Speaking with PREMIUM TIMES on Thursday, the national president of the union, Usman Dutse, said the scheduled January 10 meeting could not hold as the government was not available to facilitate the meeting.
According to him, “who will preside on the meeting when we were told the permanent secretary, Sunny Echono, and the minister of education, Adamu Adamu are not available?”
“Actually the meeting could not hold today because the key officers are said to be indisposed. So, they were absent in the meeting and the meeting cannot continue in their absence and the strike is critical to the sector. The issues are germane and very central to most of the sectors,” he said.
Mr Dutse said the union was not happy with the development because it was not comfortable with the fact that the education sector was down and the intervention needed is not given to it.
“Nigerians are waiting to hear the outcome of this meeting because our children are at home, schools are closed down, parents and stakeholders are waiting for the outcome. I want to use this opportunity to call the world, (people who have interest in the sector) to talk to those who are involved in this issue, particularly the side of the government,” he said.
He said the union is agitating the interest of the sector because the key things central to the struggle are the issues of the review of the Polytechnic Act and the NEEDS assessment.
“The Polytechnic Act is no more relevant to the demands of the sector. So, efforts have been made several times, (for the past eleven years) up till now. From the look of things, because of the delay from the side of government, these things may go down the drain and sincerely, we in the sector will not allow that,” he said.
“We need you to inform our students and parents and those interested, this struggle is a collective struggle.
“Pressure should not only be on the unions to call off the strike. They should also put the pressure on the government because the review of the Act is the duty of the government,” he said.
He said the union did not know the next date of reconvening until government writes to them.
“Actually the principal officers of the agencies concerned weren’t present and they’ll be the one to determine the new date,” he said.
When asked if the union will boycott the 2019 election to press forward their demands, Mr Dutse said the union will not stop its members from participating in other national activities.
“We are not sabotaging the government. We are fighting for our rights and we have told our members that they have the rights to participate in the national function.
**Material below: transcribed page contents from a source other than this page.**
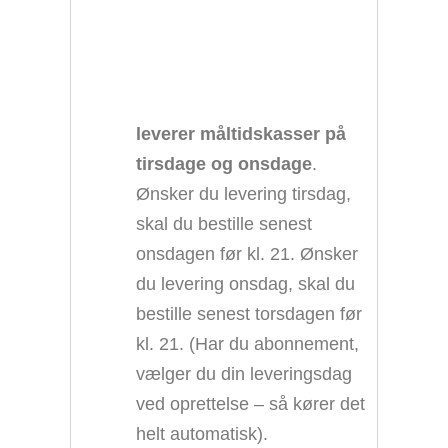
leverer måltidskasser på
tirsdage og onsdage
.
Ønsker du levering tirsdag,
skal du bestille senest
onsdagen før kl. 21. Ønsker
du levering onsdag, skal du
bestille senest torsdagen før
kl. 21. (Har du abonnement,
vælger du din leveringsdag
ved oprettelse – så kører det
helt automatisk).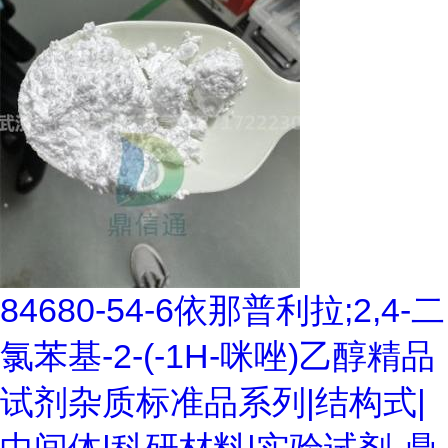
84680-54-6依那普利拉;2,4-二
氯苯基-2-(-1H-咪唑)乙醇精品
试剂杂质标准品系列|结构式|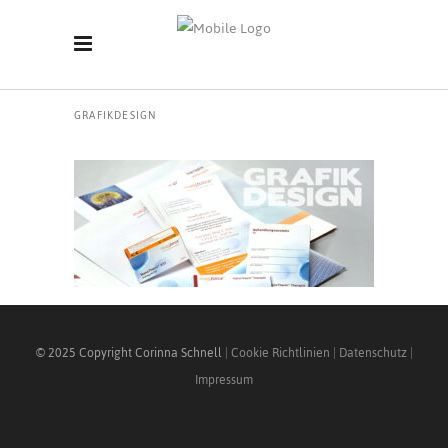
GRAFIKDESIGN
© 2025 Copyright Corinna Schnell
|
Cookie Richtlinien
|
Datenschutz
|
Impressum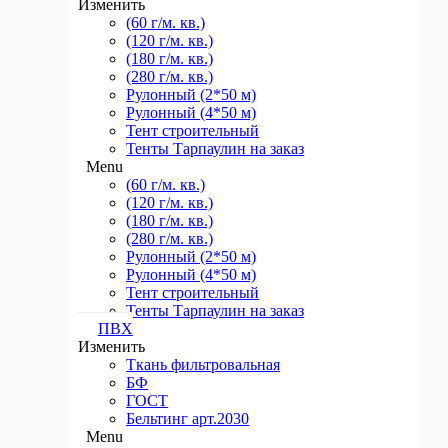
Изменить
(60 г/м. кв.)
(120 г/м. кв.)
(180 г/м. кв.)
(280 г/м. кв.)
Рулонный (2*50 м)
Рулонный (4*50 м)
Тент строительный
Тенты Тарпаулин на заказ
Menu
(60 г/м. кв.)
(120 г/м. кв.)
(180 г/м. кв.)
(280 г/м. кв.)
Рулонный (2*50 м)
Рулонный (4*50 м)
Тент строительный
Тенты Тарпаулин на заказ
ПВХ
Изменить
Ткань фильтровальная
БФ
ГОСТ
Бельтинг арт.2030
Menu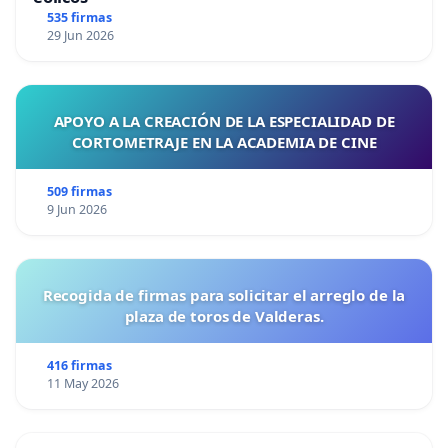
535 firmas
29 Jun 2026
APOYO A LA CREACIÓN DE LA ESPECIALIDAD DE
CORTOMETRAJE EN LA ACADEMIA DE CINE
509 firmas
9 Jun 2026
Recogida de firmas para solicitar el arreglo de la
plaza de toros de Valderas.
416 firmas
11 May 2026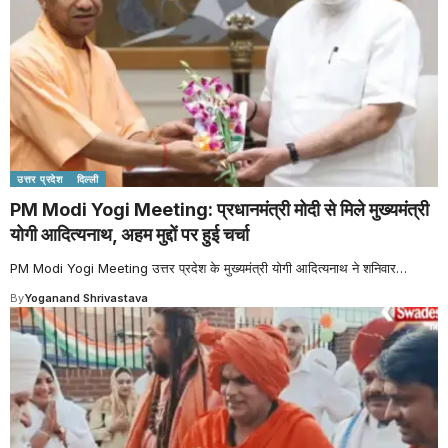
उत्तर प्रदेश
दिल्ली
PM Modi Yogi Meeting: प्रधानमंत्री मोदी से मिले मुख्यमंत्री
योगी आदित्यनाथ, अहम मुद्दों पर हुई चर्चा
PM Modi Yogi Meeting उत्तर प्रदेश के मुख्यमंत्री योगी आदित्यनाथ ने शनिवार
…
By
Yoganand Shrivastava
Academic activities in our Institutions should be suspended till we call off the strike,” he said.
When contacted to know why government officials were unable to attend the meeting, the spokesperson of the ministry of education, Ben Goong, said it is a matter of tight schedule, as “everyone is busy now.”
“It’s a very busy period for everybody. The meeting held though,” he concluded.
ASUP also went on strike in November 2017 but suspended it after two weeks when the federal government agreed to implement the recommendations of the 2014 NEEDS assessment.